This time last year she was playing to 12,000 fans a night in the country’s biggest venue starring in one of the country’s favourite shows.
This week, Still Game star Jane McCarry will be in front of a smaller audience, helping them with their three Rs and washing their hands. She is one of many Scots working in arts and entertainment forced to pivot in response to the shutdown of their industries.
A far cry from the stage of Scotland’s SSE Hydro and the studios of BBC Scotland, Jane, who stars as much-loved Isa in the BBC comedy, is now working as a support teacher at Craigmarloch, a school for children with additional learning needs in Port Glasgow, Inverclyde.
But she’s not following the government advice for folk in the arts to retrain – far from it.
“It’s an enormous insult to tell someone to give up what they do, give up their career, retrain for the rest of your life to do something different,” said the actor, who originally worked as a secondary school drama teacher before finding fame as Isa, the nosey pensioner.
“It’s so insulting to audiences and also to people who have honed their craft for so many years. I wonder what politicians would do if someone told them at 60 to go and retrain as something else, and take out a loan to do it?”
Earlier this month, Chancellor Rishi Sunak suggested the cataclysmic impact of the pandemic on the arts presented “fresh and new opportunities for people” and spoke of workers “having to adapt”. He said: “I can’t pretend that everyone can do exactly the same job that they were doing at the beginning of this crisis.”
With the furlough scheme ending, and arts bailouts not trickling into individuals’ pockets, Mr Sunak announced the Job Support Scheme, saying only people in “viable” jobs would qualify. The UK Government caused further furore by releasing an advert last week suggesting people in the arts should consider retraining in the vague realm of “cyber”.
Yet latest figures from the Scottish Government say the creative industries are worth £5 billion to the Scottish economy annually.
Jane said: “I got a repeat fee through from Still Game the other day for £13.02. People get so much pleasure from television, and rightly so, but does the government want the people who do this work to walk away from it?
“People are panicking, desperate, and they don’t know where to turn. I’m not saying the world owes us a living, but it’s so insulting to these people who have trained for many years in music, dance, acting, whatever that none of that is important.
“Most actors have to be able to do other work in order to keep acting, but I really don’t think we should be retraining.”
In an interview earlier this year, before the coronavirus pandemic and while announcing a Q&A tour of small theatres with some of the cast of Still Game, Jane spoke about the possibility of returning to her first profession in the distant future.
With a year of work lined up, including the annual pantomime at the Beacon Arts Centre in Greenock with fellow Still Gamer Mark Cox, she couldn’t have imagined she’d be back at the chalkface within months.

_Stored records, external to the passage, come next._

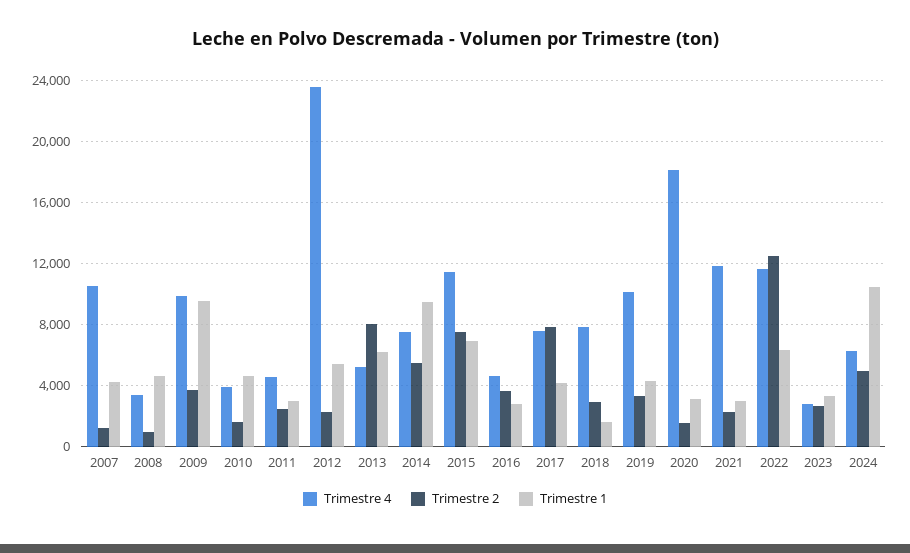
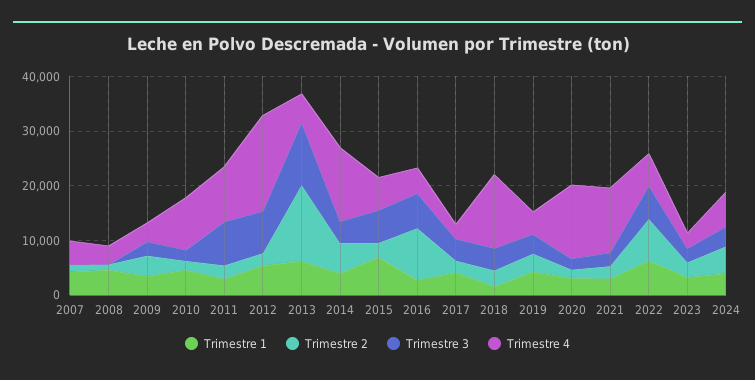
Trimestre 4, 2007: 10500 -> 4000
Trimestre 4, 2009: 10000 -> 4000
Trimestre 1, 2009: 9500 -> 4000
Trimestre 4, 2010: 4000 -> 10000
Trimestre 4, 2011: 4500 -> 10000
Trimestre 4, 2012: 23500 -> 18000
Trimestre 2, 2013: 8000 -> 14000
Trimestre 4, 2014: 7500 -> 14000
Trimestre 1, 2014: 9500 -> 4000
Trimestre 4, 2015: 11500 -> 6000
Trimestre 2, 2015: 7500 -> 2000
Trimestre 2, 2016: 3500 -> 10000
Trimestre 4, 2017: 7500 -> 2000
Trimestre 2, 2017: 8000 -> 2000
Trimestre 4, 2018: 8000 -> 14000
Trimestre 4, 2019: 10000 -> 4000
Trimestre 4, 2020: 18000 -> 14000
Trimestre 4, 2022: 11500 -> 6000
Trimestre 2, 2022: 12500 -> 8000
Trimestre 1, 2024: 10500 -> 4000
Trimestre 3, 2007: none -> 0
Trimestre 3, 2008: none -> 0
Trimestre 3, 2009: none -> 2000
Trimestre 3, 2010: none -> 2000
Trimestre 3, 2011: none -> 8000
Trimestre 3, 2012: none -> 8000
Trimestre 3, 2013: none -> 12000
Trimestre 3, 2014: none -> 4000
Trimestre 3, 2015: none -> 6000
Trimestre 3, 2016: none -> 6000
Trimestre 3, 2017: none -> 4000
Trimestre 3, 2018: none -> 4000
Trimestre 3, 2019: none -> 4000
Trimestre 3, 2020: none -> 2000
Trimestre 3, 2021: none -> 2000
Trimestre 3, 2022: none -> 6000
Trimestre 3, 2023: none -> 2000
Trimestre 3, 2024: none -> 4000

Jane, 50, said: “I had loads on from March until January. But after the end of March, I would open my email every day and feel sick. I would go to the calendar on the fridge and score out one job after another.
“I’m separated now and have taken on a mortgage myself and I was so relieved to have work until January. But then everything was taken away – every avenue for work was removed. Before the schools went back I was thinking, ‘My God, what am I going to do?’.”
Teaching may not be able to provide Jane with the same buzz of performing live to an audience of 12,000 a night but, whether it’s Craiglang or Craigmarloch, she’s just as grateful for the job’s rewards. “I love teaching, and the children in Craigmarloch are lovely,” she said. “I’m lucky that I can do that because it’s always been something that I genuinely love and enjoy.
“Whenever I help kids do a show I feel more emotional than when I do one myself. I get a lot out of this work. Obviously it’s not the same buzz, but it’s a privilege to work with the kids. I genuinely mean it.”
In fact, it’s exactly how she planned it. “My mum found an old book of mine years ago when she was clearing out stuff. It was from primary one to primary seven, and I had written all the way through what I wanted to be – teacher and actor.”
Jane has also been teaching at LA Performing Arts College in Stirling, but admits she has fears for the theatre industry’s future. She said: “In spring we were all saying how grateful we were our Q&A tour wasn’t until the autumn. It seems like madness that we thought this would be over and done with.
“My son is doing a course in theatre management and we’ve talked about whether that’s wise because we’ve no idea when he might be able to get a job.”
The Still Game Q&A tour is rescheduled for spring, but remains in doubt. For now, Jane knows it’s her performances in the classroom that count most. She said: “Teachers are working their socks off. On top of all the work they have to do, they’re constantly washing the kids’ hands, the tables and chairs.
“Every bell, they wash everything down. I don’t think teachers are getting the credit they’re due. They’re in the front line and I think there’s been a certain negativity towards them. A lot of teachers, especially in ASL schools where it’s more difficult to distance, have left themselves wide open.
“And there was no-one out clapping for teachers when they were working in hubs during lockdown. The work they’re doing is tremendous.”